Mark and I are getting married in December with plans to start a family in the next couple of years, but being in debt makes me uneasy. In addition to the mortgage we just acquired a few months ago for our condo, we have student loans and consumer debt to pay off. I am not as worried about the credit cards because we usually pay those off pretty quickly. I am, however, worried about the more than $100,000 in student loans that we have in total (yay! Master’s programs) that we need to pay off. I have spoken to colleagues around my age (late twenties, early thirties) about student loans, and it is really keeping some people from starting a family, buying homes and doing whatever else they had planned on. Debt is putting lives on hold.
I don’t want to put my life on hold for very much longer because I feel like it would force me to make decisions I would not ordinarily make. For example, I don’t want to move out of our house and out of Chicago until we have paid off our mortgage and built equity because I don’t want to lose money. That would mean not moving to and raising our kids in North Carolina, where we would be closer to family and friends, when it comes time to start residency seven years from now. That would also mean only raising two kids instead of the four we planned on. It would also mean not going on vacations and having to worry about saving money for each child’s college education. And, without the equity built in our current home to take with us, even if we did manage to move to North Carolina, we would not be able to purchase a plot of land and build our custom estate with cash. Basically, being in debt is going to force us to settle for things in life that I don’t really want, you know, second best. I do not do second best.
With $1000 put away as an emergency fund (baby step #1), Mark and I have been hustling on this Debt Snowball. The Debt Snowball is a method of paying off debt in which you start with the smallest debts first, paying minimum payments on all other debts. Then, when the smallest debt is paid, you roll over what you were paying on the small debt to the next smallest debt, and on and on until all the debt is paid off. The small wins are supposed to be an encouragement and motivation to keep going as opposed to following the Debt Avalanche method, in which you pay off the loans with the highest interest rates first.
Side Note: You may be wondering how I can pay off my student loans while I am in Medical School, but I am lucky enough to be enrolled in a government-funded MSTP program, which provides a scholarship to cover my tuition and fees ($30,000 per semester) and a small stipend to live on. If you are interested in research and also interested in going to Medical School, this is a good way to do both, although it takes 7-8 years on average to complete the program.

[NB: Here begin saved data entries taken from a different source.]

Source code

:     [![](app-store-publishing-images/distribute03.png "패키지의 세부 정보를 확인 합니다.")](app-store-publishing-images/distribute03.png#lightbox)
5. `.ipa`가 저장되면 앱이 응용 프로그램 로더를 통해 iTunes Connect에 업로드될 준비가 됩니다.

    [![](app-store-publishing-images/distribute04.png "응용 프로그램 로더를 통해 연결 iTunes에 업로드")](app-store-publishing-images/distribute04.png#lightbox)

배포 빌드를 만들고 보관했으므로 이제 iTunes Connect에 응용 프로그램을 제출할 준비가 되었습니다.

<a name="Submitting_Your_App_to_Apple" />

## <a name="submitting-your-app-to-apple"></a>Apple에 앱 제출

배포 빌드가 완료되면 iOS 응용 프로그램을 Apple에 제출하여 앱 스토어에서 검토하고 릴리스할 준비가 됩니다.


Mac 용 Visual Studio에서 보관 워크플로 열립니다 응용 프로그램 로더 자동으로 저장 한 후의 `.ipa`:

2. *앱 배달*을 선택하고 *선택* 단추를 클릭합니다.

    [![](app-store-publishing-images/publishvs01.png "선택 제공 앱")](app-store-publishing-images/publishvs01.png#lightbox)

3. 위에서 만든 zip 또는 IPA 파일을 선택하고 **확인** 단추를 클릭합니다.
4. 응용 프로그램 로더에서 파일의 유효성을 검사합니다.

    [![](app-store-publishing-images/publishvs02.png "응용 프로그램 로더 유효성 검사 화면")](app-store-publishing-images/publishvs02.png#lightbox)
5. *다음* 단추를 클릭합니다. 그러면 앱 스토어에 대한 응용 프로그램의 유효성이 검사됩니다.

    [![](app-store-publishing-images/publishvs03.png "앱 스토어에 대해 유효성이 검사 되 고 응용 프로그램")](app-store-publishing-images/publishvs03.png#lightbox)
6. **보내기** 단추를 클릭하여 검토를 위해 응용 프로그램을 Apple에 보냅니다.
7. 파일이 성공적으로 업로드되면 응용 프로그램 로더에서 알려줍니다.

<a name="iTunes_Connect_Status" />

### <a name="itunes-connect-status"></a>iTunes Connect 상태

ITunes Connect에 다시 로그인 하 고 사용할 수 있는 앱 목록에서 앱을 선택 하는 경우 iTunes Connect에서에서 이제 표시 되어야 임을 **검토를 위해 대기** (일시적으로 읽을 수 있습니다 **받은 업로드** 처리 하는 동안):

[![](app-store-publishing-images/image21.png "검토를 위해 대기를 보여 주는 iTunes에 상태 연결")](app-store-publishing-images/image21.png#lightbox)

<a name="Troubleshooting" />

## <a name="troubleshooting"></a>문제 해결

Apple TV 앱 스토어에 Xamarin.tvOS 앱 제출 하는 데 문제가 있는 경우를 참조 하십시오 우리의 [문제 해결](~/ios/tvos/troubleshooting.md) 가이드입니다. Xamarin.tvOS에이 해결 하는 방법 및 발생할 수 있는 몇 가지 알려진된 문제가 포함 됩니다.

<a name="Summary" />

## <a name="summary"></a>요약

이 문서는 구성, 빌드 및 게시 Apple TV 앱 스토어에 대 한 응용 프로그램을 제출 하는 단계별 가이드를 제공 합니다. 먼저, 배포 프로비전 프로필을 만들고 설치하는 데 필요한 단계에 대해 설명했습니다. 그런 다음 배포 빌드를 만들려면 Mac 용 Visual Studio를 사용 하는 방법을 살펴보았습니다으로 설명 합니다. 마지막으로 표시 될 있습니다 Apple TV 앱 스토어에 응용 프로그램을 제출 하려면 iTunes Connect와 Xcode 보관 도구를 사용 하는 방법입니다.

If everything goes as planned, we should have our student loans paid by June of 2020 (the year I want to start a family) and our mortgage paid off 18 months later. Then we would be free to save for retirement for five years unhindered, and save for our custom home so that we will be ready to purchase with cash when we move. I am not playing any games this time. Furniture that hasn’t been used recently–sold to the highest bidder on OfferUp. The TV is gone, some small appliances and most of our clothes are gone, and we are planning to sell one of our cars that is paid off to get the ball rolling as well. I have been taking surveys, trying to get into focus groups and enrolling in Psych studies at the school. Besides mortgage, HOA, utilities, internet and insurance, everything else is paid in cash, and we are not taking a honeymoon until we are able to pay with cash.
Now that I put this out there in the world, I know that we are held accountable to follow through what we began. Updates are forthcoming. Dave Ramsey has a podcast and a YouTube channel if you all want to know more about this plan. He is a little bit tough with his callers, but it seems to work, so I am okay with it.
Cheers to making smarter financial decisions moving forward!